“Mr. Clarke,” I said, “may I ask you a question: What preparation have these new employés had for business?”

And it turns out, as a matter of fact, most of them haven’t had any. A large number of this quarter of a million women who came at the call of the London Board of Trade to take the places of men in the offices, are of the class who since they were “finished” at school, have been living quiet English lives in pleasant suburbs where the rose trees grow and everybody strives to be truly a lady who doesn’t descend to working for money. It is difficult for an American woman of any class to visualise such an ideal. But it was a British fact. There were thousands of correct English girls like this, whose pulses had never thrilled to a career who are finding it now suddenly thrust upon them.

“Mr. Clarke,” I said, “suppose a quarter of a million men were to be hastily turned loose in a kitchen or nursery to do the work to which women have been born and trained for generations. Perhaps they might not be able to handle the job with just the precision of their predecessors. Now do you think they would?”

Mr. Clarke raised his commercial hand in a quick gesture of protest: “Dear lady,” he said, “I remember when my wife once tried me out one day in the nursery—one day was enough for her and for me—I, well, I wasn’t equal to the strain. Frankly, I’m quite sure most men wouldn’t have the staying power for the tasks you mention.”

So you see, in comparison, perhaps the new women on the high stools that have been specially made to their size, are doing pretty well anyhow. There are 73,000 more of them in government offices, the lower clerkships in the civil service having been opened to them since the war. And no less than 42,000 more women have replaced men in finance and banking.

Really, it was like taking the last trench in the Great Push when the women’s battalions arrived at Lombard and Threadneedle streets. That bulwark of the conservatism of the ages, the Bank of England, even, capitulates. And the woman movement has swept directly past the resplendent functionary in the red coat and bright brass buttons who walks up and down before its outer portals like something the receding centuries forgot and left behind on the scene. He still has the habit of challenging so much as a woman visitor. It is a hold-over perhaps from the strenuous days of that other woman movement when every government institution had to be barricaded against the suffragettes, and your hand bag was always searched to see if you carried a bomb. But the bright red gentleman is more likely to let you by now than before 1914.

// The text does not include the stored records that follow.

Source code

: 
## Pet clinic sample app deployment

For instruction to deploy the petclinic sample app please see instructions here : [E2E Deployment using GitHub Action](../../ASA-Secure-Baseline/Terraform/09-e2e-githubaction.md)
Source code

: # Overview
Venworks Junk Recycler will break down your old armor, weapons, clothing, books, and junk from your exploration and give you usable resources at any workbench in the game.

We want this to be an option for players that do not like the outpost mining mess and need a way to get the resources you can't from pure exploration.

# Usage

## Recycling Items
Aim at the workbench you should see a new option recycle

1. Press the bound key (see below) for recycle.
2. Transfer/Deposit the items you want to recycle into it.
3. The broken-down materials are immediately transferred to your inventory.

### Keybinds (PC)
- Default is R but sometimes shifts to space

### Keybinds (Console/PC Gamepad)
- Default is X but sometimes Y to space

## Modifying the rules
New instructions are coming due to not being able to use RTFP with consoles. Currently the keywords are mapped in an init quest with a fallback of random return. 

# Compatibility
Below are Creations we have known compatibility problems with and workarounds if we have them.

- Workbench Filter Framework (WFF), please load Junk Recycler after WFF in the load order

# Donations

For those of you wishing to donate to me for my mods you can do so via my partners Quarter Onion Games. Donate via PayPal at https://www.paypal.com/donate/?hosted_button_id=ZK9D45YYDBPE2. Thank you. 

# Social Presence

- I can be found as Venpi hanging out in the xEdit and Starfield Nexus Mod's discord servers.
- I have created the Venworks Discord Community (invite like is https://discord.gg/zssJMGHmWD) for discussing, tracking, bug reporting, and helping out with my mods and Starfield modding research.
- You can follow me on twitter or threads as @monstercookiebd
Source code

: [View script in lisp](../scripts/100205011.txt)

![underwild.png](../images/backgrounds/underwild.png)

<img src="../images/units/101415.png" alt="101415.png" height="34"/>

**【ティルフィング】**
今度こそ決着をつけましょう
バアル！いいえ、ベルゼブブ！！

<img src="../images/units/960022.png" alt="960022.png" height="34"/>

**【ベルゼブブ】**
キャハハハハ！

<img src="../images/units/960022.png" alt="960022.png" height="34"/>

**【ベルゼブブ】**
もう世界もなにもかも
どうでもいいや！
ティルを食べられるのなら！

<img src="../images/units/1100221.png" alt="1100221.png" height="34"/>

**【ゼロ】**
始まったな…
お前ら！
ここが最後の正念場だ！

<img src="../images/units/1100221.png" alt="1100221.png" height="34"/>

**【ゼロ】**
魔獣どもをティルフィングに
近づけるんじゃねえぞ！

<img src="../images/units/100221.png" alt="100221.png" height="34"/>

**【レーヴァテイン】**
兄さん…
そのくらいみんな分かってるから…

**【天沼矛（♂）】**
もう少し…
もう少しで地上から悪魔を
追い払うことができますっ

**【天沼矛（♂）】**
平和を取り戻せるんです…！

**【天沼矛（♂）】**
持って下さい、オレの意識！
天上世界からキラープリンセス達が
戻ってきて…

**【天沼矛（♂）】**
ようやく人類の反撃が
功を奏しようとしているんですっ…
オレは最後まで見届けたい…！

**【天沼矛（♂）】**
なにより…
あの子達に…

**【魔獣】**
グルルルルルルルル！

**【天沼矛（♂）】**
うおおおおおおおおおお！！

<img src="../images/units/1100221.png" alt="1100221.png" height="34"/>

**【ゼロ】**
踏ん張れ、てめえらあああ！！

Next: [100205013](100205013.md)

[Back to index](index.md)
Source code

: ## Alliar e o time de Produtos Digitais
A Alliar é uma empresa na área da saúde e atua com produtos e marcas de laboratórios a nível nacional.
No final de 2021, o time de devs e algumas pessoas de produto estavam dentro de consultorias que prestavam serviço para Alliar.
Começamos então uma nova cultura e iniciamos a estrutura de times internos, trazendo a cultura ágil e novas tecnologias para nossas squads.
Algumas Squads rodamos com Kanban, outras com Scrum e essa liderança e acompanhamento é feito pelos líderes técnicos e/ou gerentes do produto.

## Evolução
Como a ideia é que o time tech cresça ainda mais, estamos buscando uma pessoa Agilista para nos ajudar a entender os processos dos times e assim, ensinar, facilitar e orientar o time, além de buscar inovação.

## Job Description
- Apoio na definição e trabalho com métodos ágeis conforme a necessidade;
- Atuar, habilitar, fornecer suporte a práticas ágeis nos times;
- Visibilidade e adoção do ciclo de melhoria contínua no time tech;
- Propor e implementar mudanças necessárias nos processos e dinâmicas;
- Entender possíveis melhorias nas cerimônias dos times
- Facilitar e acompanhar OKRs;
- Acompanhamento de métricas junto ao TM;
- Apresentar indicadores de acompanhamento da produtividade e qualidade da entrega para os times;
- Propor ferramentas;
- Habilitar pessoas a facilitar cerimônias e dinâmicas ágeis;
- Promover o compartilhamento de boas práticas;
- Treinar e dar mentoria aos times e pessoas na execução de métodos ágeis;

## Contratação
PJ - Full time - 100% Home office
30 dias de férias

Inside, as you penetrate the innermost recesses, you will go past glass partitioned doors through which are to be seen girls’ heads bending over the high desks. And you will meet girl clerks with ledgers under their arms hurrying across court yards and in and out and up and down all curious, winding, musty passage ways. I know of nowhere in the world that you feel the solemn significance of the new woman movement more than here as you catch the echo of these new footsteps on stone floors where for hundreds of years no woman’s foot has ever trod before.

The Bank of England isn’t giving out the figures about the number of its women employés. An official just looks the other way and directs you down the corridor to put the inquiry to another black frock coat. O, well, if that’s the way they feel about it! Others with less ivy on the walls may speak. The London and Southwestern Bank which before the war employed but two women, and these stenographers, now has 900 women. One of London’s greatest banks, the London, City and Midland, has among 3000 employés 2600 women. The new woman in commerce is emerging in England and these are some of the verdicts on her efficiency:

Bank of England: “We find the women quick at writing, slow at figures. We have been surprised to find that they do as well as they do. But they are not so efficient as men.”

London, City and Midland Bank: “For accuracy, willingness, and attention to duty, we may say that women employés excel.”